I am trying to use a python script to generate an HTML document with text from a data table using the XML.etree.ElementTree module. I would like to format some of the cells to include html tags, typically either <br /> or <sup></sup> tags. When I generate a string and write it to a file, I believe the XML parser is converting these tags to individual characters. The output the shows the tags as text rather than processing them as tags. Here is a trivial example:
import xml.etree.ElementTree as ET
root = ET.Element('html')
#extraneous code removed
td = ET.SubElement(tr, 'td')
td.text = 'This is the first line <br /> and the second'
tree = ET.tostring(root)
out = open('test.html', 'w+')
out.write(tree)
out.close()
When you open the resulting 'test.html' file, it displays the text string exactly as typed: 'This is the first line <br /> and the second'.

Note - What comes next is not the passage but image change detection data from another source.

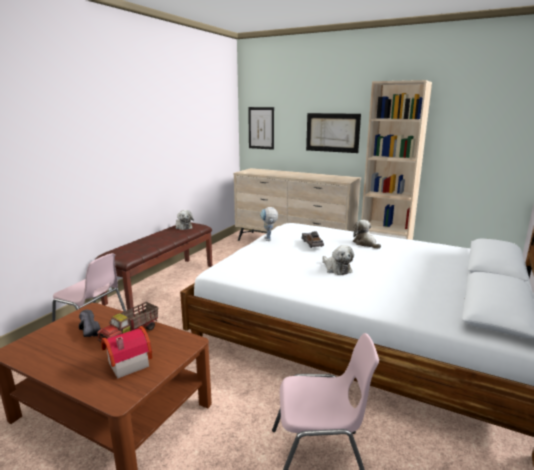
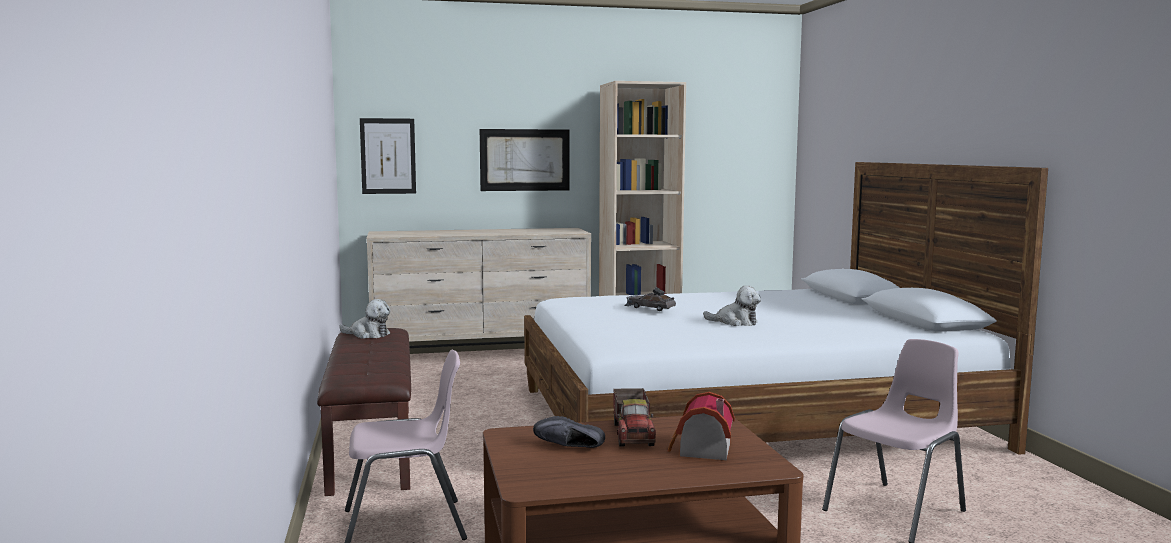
camera: 40 degrees left, 10 degrees down
(269, 240) = (585, 315): toy robot -> none
(365, 243) = (702, 300): plush toy -> none

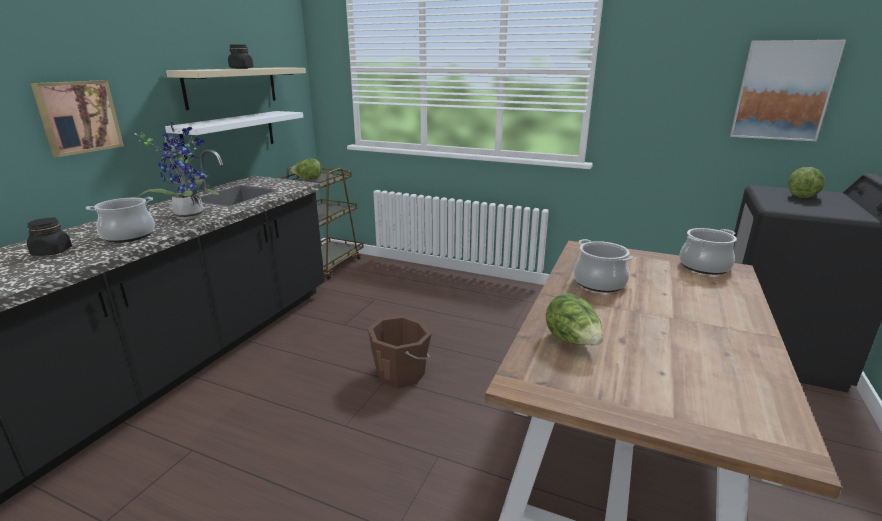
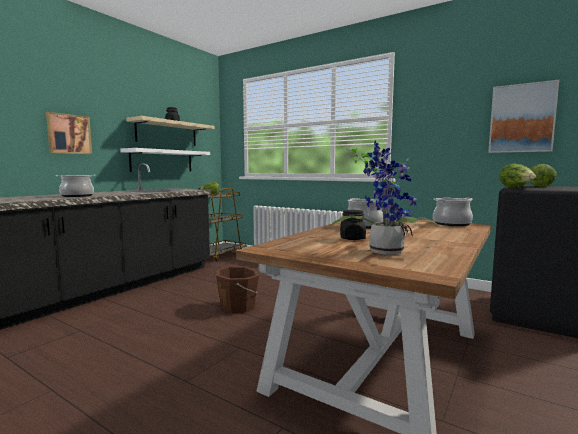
camera: 10 degrees right, 15 degrees down
(52, 252) = (30, 197): black jar -> black jar (352, 238)
(190, 215) = (120, 193): potted plant -> potted plant (384, 251)
(572, 342) = (317, 240): lettuce -> lettuce (516, 187)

The HTML document itself shows the problem in the source. It appears that the parser substitutes the "less than" and "greater than" symbols in the tag to the HTML representations of those symbols:
<!--Extraneous code removed-->
<td>This is the first line %lt;br /> and the second</td>
Clearly, my intent is to have the document process the tag itself, not display it as text. I'm not sure if there are different parser options I can pass to get this to work, or if there is a different method I should be using. I am open to using other modules (e.g. lxml) if that will solve the problem. I am mainly using the built-in XML module for convenience.
The only thing I've figured out that works is to modify the final string with re substitutions before I write the file:
tree = ET.tostring(root)
tree = re.sub(r'<','<',tree)
tree = re.sub(r'>','>',tree)
This works, but seems like it should be avoidable by using a different setting in xml. Any suggestions?